XHNZ-FM
- Ciudad Juárez, Chihuahua; Mexico;
- Broadcast area: El Paso, Texas and Ciudad Juárez, Chihuahua
- Frequency: 107.5 FM
- Branding: La Poderosa

Programming
- Format: Regional Mexican

Ownership
- Owner: Grupo Radiorama; (XHNZ-FM, S.A. de C.V.);
- Sister stations: XEJ-AM, XHIM-FM, KINT-FM

History
- First air date: February 9, 1987

Technical information
- Licensing authority: CRT
- Class: C
- ERP: 57,500 Watts
- HAAT: 423.6 m (1,390 ft)

Links
- Webcast: Listen live
- Website: radiorama.mx

= XHNZ-FM =

Radio station in Ciudad Juárez, Chihuahua, Mexico

XHNZ-FM (107.5 MHz) is a radio station in Ciudad Juárez, Chihuahua, Mexico. It is owned by Grupo Radiorama and known as La Poderosa with a Regional Mexican format.

==History==
XHNZ received its concession in 1987. It was owned by Radiofonia Mexicana, S.A., a subsidiary of Radiorama. However, for most of the late 2000s and early 2010s, XHNZ was operated by Grupo Radio México and carried its La Zeta Regional Mexican format.

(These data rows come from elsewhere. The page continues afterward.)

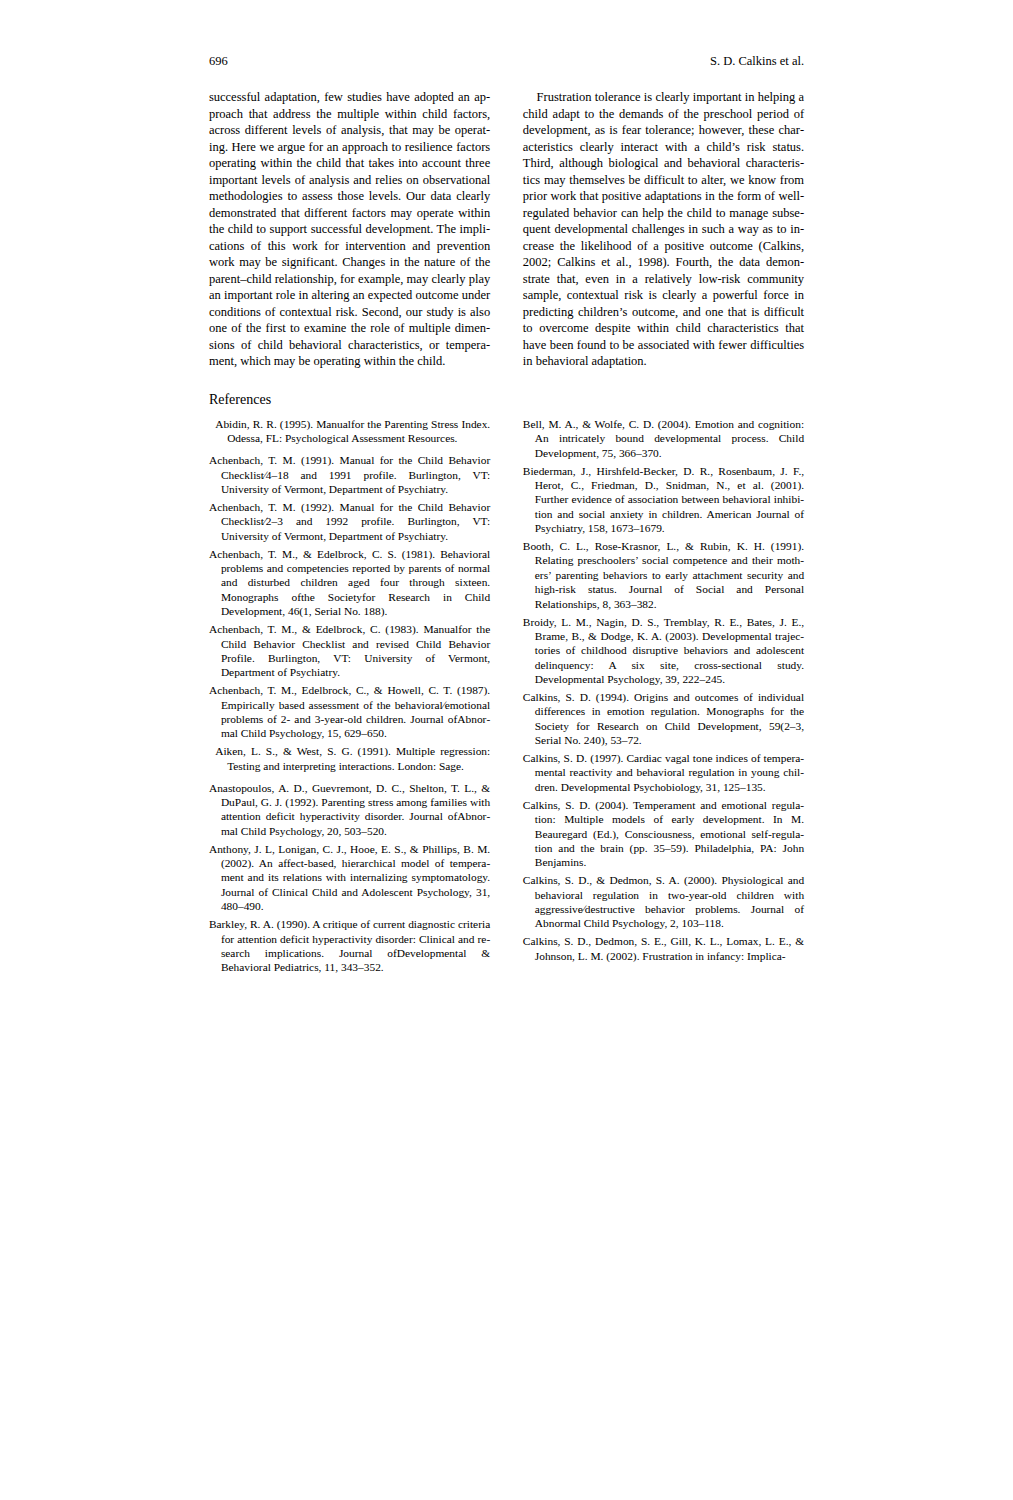696 S. D. Calkins et al.
successful adaptation, few studies have adopted an approach that address the multiple within child factors, across different levels of analysis, that may be operating. Here we argue for an approach to resilience factors operating within the child that takes into account three important levels of analysis and relies on observational methodologies to assess those levels. Our data clearly demonstrated that different factors may operate within the child to support successful development. The implications of this work for intervention and prevention work may be significant. Changes in the nature of the parent–child relationship, for example, may clearly play an important role in altering an expected outcome under conditions of contextual risk. Second, our study is also one of the first to examine the role of multiple dimensions of child behavioral characteristics, or temperament, which may be operating within the child.
Frustration tolerance is clearly important in helping a child adapt to the demands of the preschool period of development, as is fear tolerance; however, these characteristics clearly interact with a child’s risk status. Third, although biological and behavioral characteristics may themselves be difficult to alter, we know from prior work that positive adaptations in the form of well-regulated behavior can help the child to manage subsequent developmental challenges in such a way as to increase the likelihood of a positive outcome (Calkins, 2002; Calkins et al., 1998). Fourth, the data demonstrate that, even in a relatively low-risk community sample, contextual risk is clearly a powerful force in predicting children’s outcome, and one that is difficult to overcome despite within child characteristics that have been found to be associated with fewer difficulties in behavioral adaptation.
References
Abidin, R. R. (1995). Manualfor the Parenting Stress Index. Odessa, FL: Psychological Assessment Resources.
Achenbach, T. M. (1991). Manual for the Child Behavior Checklist∕4–18 and 1991 profile. Burlington, VT: University of Vermont, Department of Psychiatry.
Achenbach, T. M. (1992). Manual for the Child Behavior Checklist∕2–3 and 1992 profile. Burlington, VT: University of Vermont, Department of Psychiatry.
Achenbach, T. M., & Edelbrock, C. S. (1981). Behavioral problems and competencies reported by parents of normal and disturbed children aged four through sixteen. Monographs ofthe Societyfor Research in Child Development, 46(1, Serial No. 188).
Achenbach, T. M., & Edelbrock, C. (1983). Manualfor the Child Behavior Checklist and revised Child Behavior Profile. Burlington, VT: University of Vermont, Department of Psychiatry.
Achenbach, T. M., Edelbrock, C., & Howell, C. T. (1987). Empirically based assessment of the behavioral∕emotional problems of 2- and 3-year-old children. Journal ofAbnormal Child Psychology, 15, 629–650.
Aiken, L. S., & West, S. G. (1991). Multiple regression: Testing and interpreting interactions. London: Sage.
Anastopoulos, A. D., Guevremont, D. C., Shelton, T. L., & DuPaul, G. J. (1992). Parenting stress among families with attention deficit hyperactivity disorder. Journal ofAbnormal Child Psychology, 20, 503–520.
Anthony, J. L, Lonigan, C. J., Hooe, E. S., & Phillips, B. M. (2002). An affect-based, hierarchical model of temperament and its relations with internalizing symptomatology. Journal of Clinical Child and Adolescent Psychology, 31, 480–490.
Barkley, R. A. (1990). A critique of current diagnostic criteria for attention deficit hyperactivity disorder: Clinical and research implications. Journal ofDevelopmental & Behavioral Pediatrics, 11, 343–352.
Bell, M. A., & Wolfe, C. D. (2004). Emotion and cognition: An intricately bound developmental process. Child Development, 75, 366–370.
Biederman, J., Hirshfeld-Becker, D. R., Rosenbaum, J. F., Herot, C., Friedman, D., Snidman, N., et al. (2001). Further evidence of association between behavioral inhibition and social anxiety in children. American Journal of Psychiatry, 158, 1673–1679.
Booth, C. L., Rose-Krasnor, L., & Rubin, K. H. (1991). Relating preschoolers’ social competence and their mothers’ parenting behaviors to early attachment security and high-risk status. Journal of Social and Personal Relationships, 8, 363–382.
Broidy, L. M., Nagin, D. S., Tremblay, R. E., Bates, J. E., Brame, B., & Dodge, K. A. (2003). Developmental trajectories of childhood disruptive behaviors and adolescent delinquency: A six site, cross-sectional study. Developmental Psychology, 39, 222–245.
Calkins, S. D. (1994). Origins and outcomes of individual differences in emotion regulation. Monographs for the Society for Research on Child Development, 59(2–3, Serial No. 240), 53–72.
Calkins, S. D. (1997). Cardiac vagal tone indices of temperamental reactivity and behavioral regulation in young children. Developmental Psychobiology, 31, 125–135.
Calkins, S. D. (2004). Temperament and emotional regulation: Multiple models of early development. In M. Beauregard (Ed.), Consciousness, emotional self-regulation and the brain (pp. 35–59). Philadelphia, PA: John Benjamins.
Calkins, S. D., & Dedmon, S. A. (2000). Physiological and behavioral regulation in two-year-old children with aggressive∕destructive behavior problems. Journal of Abnormal Child Psychology, 2, 103–118.
Calkins, S. D., Dedmon, S. E., Gill, K. L., Lomax, L. E., & Johnson, L. M. (2002). Frustration in infancy: Implica-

In 2010, XHNZ was sued by announcer Michael Buffer for using his trademark catchphrase "Let's Get Ready to Rumble" without permission for $175,000(USD). Buffer found out that XHNZ had used his catchphrase 42 times between February and March 2010 through the station being a monitored reporter in Billboard's Regional Mexican Airplay panel via BDS. After the radio station failed to respond to the lawsuit and a summons issued the following April, Buffer's El Paso lawyer Mark Walker obtained a default judgment. On July 6, District Judge David Briones ordered the radio station to pay $4,166.67 for each of the 42 unauthorized uses of the trademark alleged by Buffer, as well as legal fees, according to court documents.

In November 2015, GRM ceased operating XHNZ and XHIM-FM, also owned by Radiorama. XHNZ became "La Poderosa".